Aim of the task:
Print the data below verbatim, every line of it, but omit the pictures.

Chart analysis data:

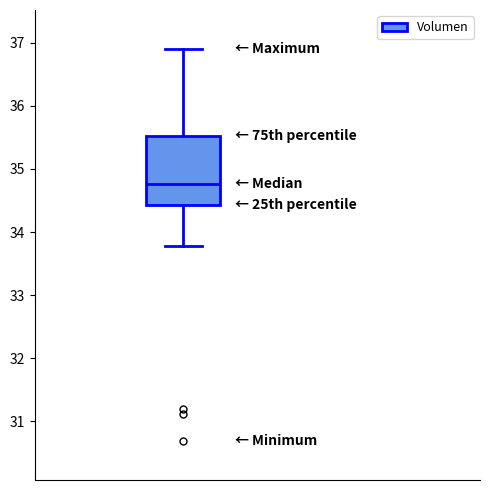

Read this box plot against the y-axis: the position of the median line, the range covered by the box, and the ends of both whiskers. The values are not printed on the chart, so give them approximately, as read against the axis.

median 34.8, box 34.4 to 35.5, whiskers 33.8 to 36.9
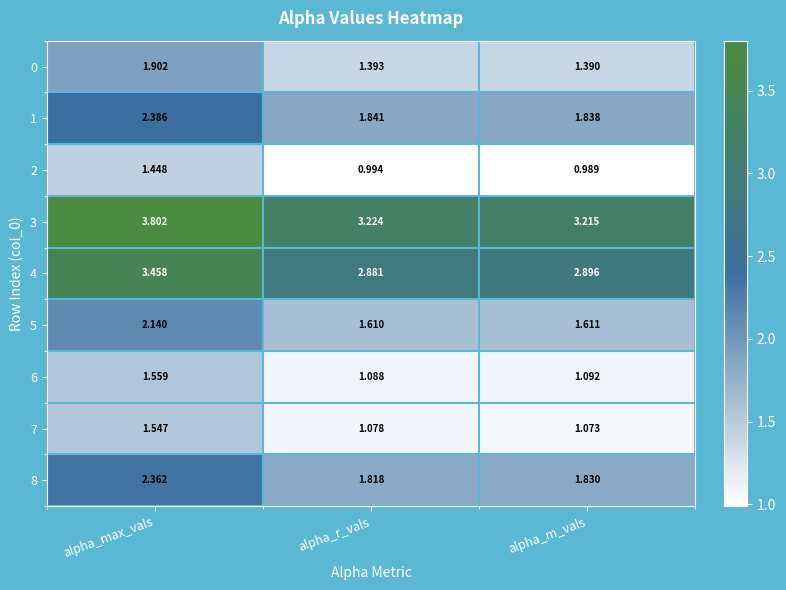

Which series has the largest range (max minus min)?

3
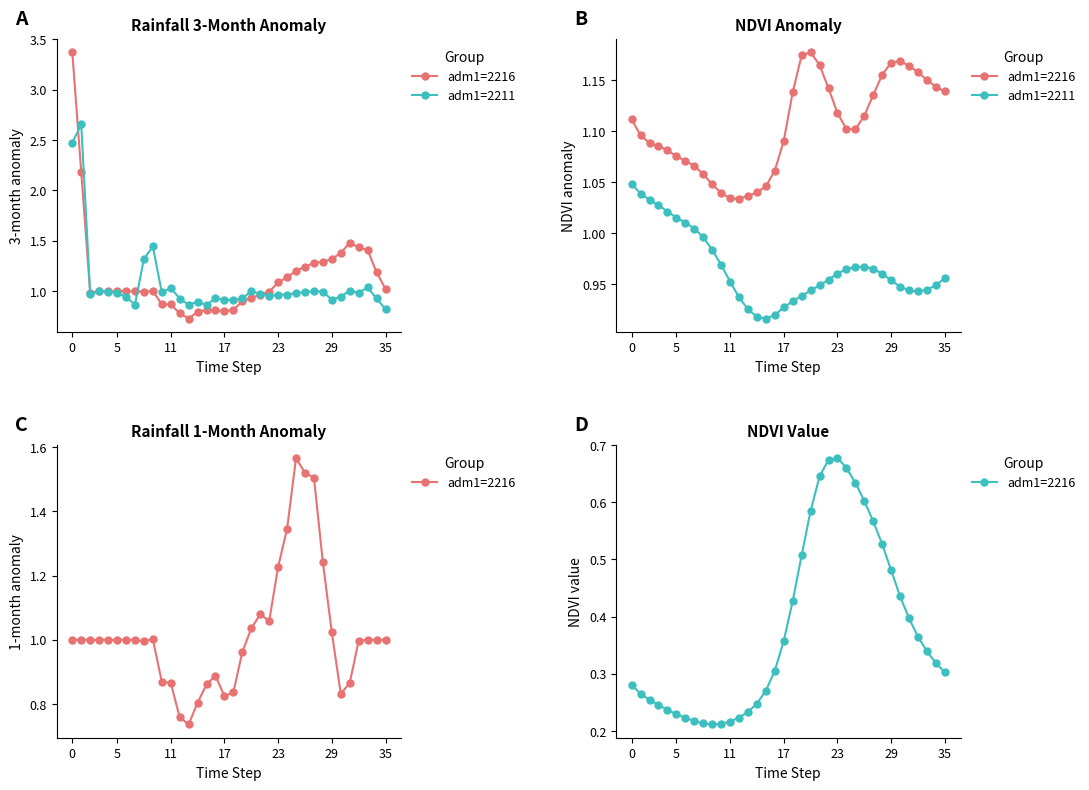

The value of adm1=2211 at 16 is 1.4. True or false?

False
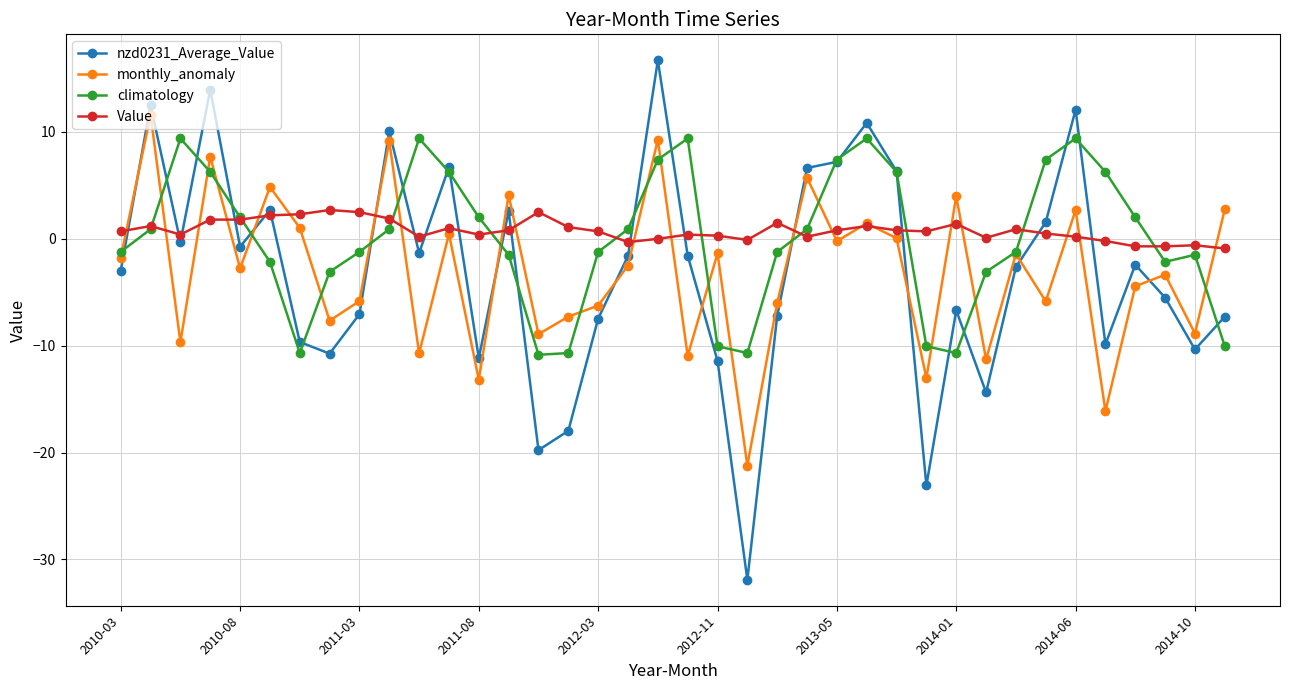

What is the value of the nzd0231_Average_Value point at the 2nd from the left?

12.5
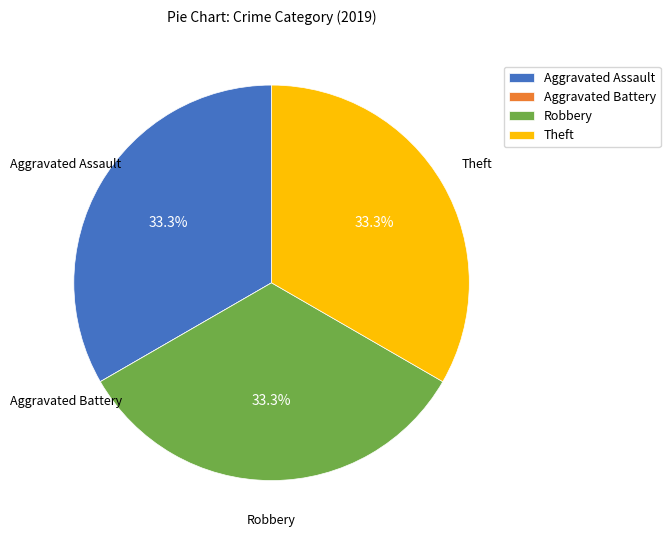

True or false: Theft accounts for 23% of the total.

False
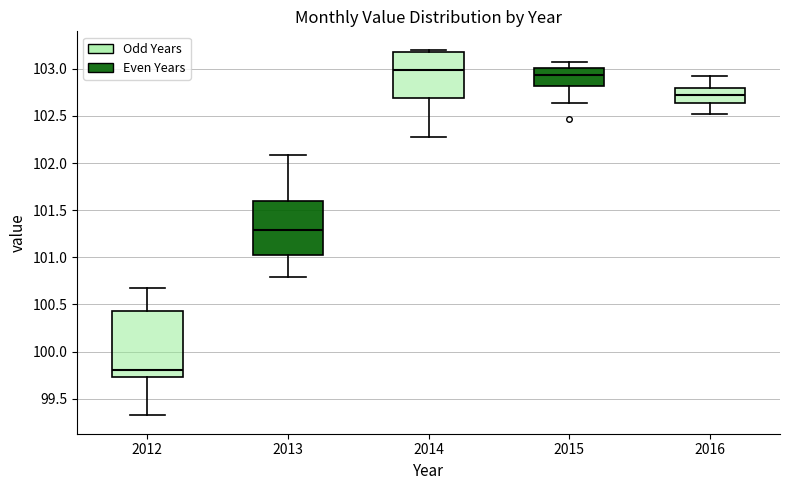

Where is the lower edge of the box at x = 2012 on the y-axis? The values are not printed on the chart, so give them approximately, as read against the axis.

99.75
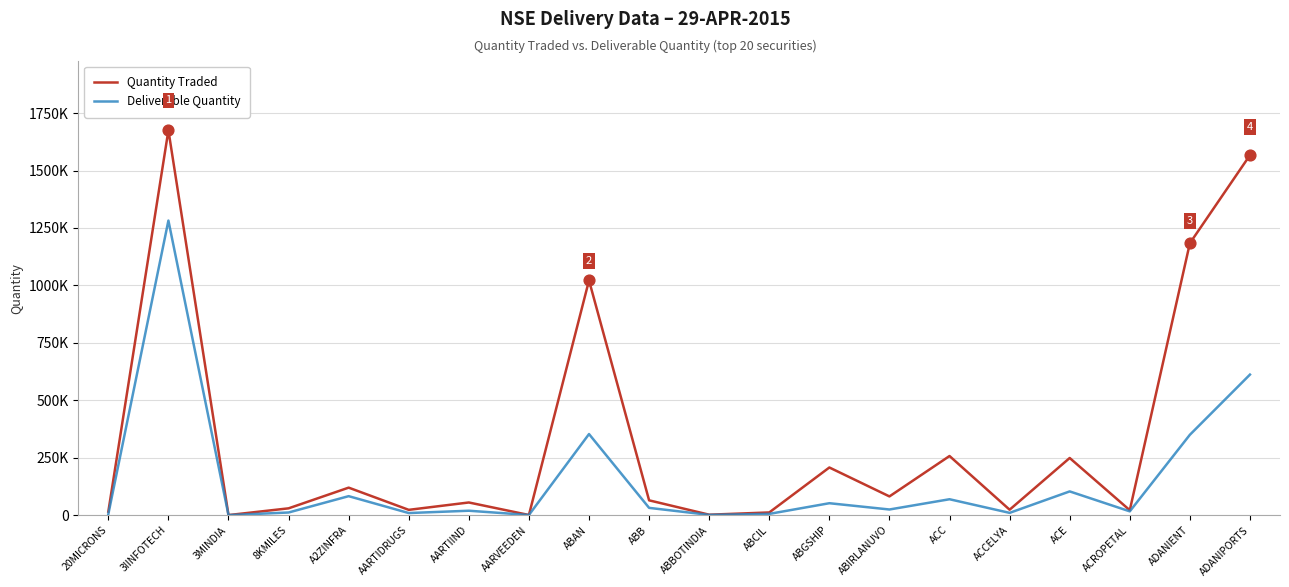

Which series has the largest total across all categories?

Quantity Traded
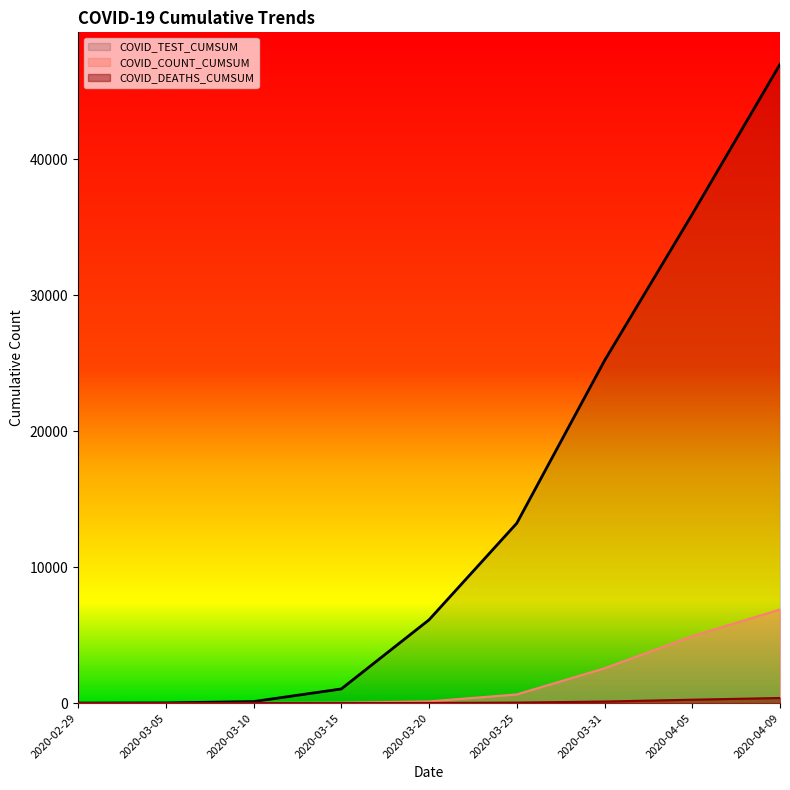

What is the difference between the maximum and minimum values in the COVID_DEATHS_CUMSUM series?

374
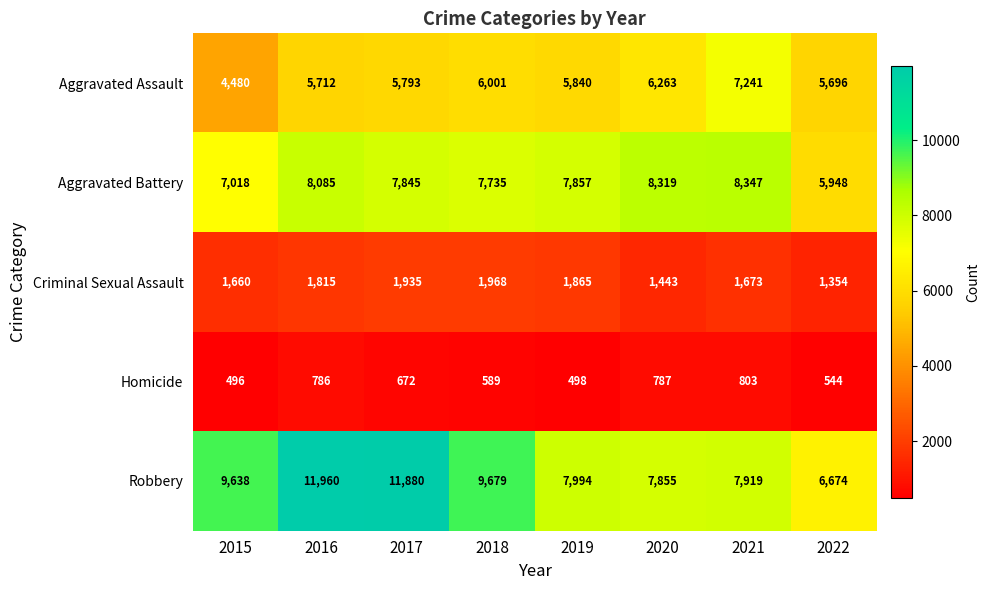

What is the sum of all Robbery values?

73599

Answer section:
Read this box plot against the y-axis: the position of the median line, the range covered by the box, and the ends of both whiskers. The values are not printed on the chart, so give them approximately, as read against the axis.

median 34.8, box 34.4 to 35.5, whiskers 33.8 to 36.9

Which series has the largest range (max minus min)?

3

The value of adm1=2211 at 16 is 1.4. True or false?

False

What is the value of the nzd0231_Average_Value point at the 2nd from the left?

12.5

True or false: Theft accounts for 23% of the total.

False

Where is the lower edge of the box at x = 2012 on the y-axis? The values are not printed on the chart, so give them approximately, as read against the axis.

99.75

Which series has the largest total across all categories?

Quantity Traded

What is the difference between the maximum and minimum values in the COVID_DEATHS_CUMSUM series?

374

What is the sum of all Robbery values?

73599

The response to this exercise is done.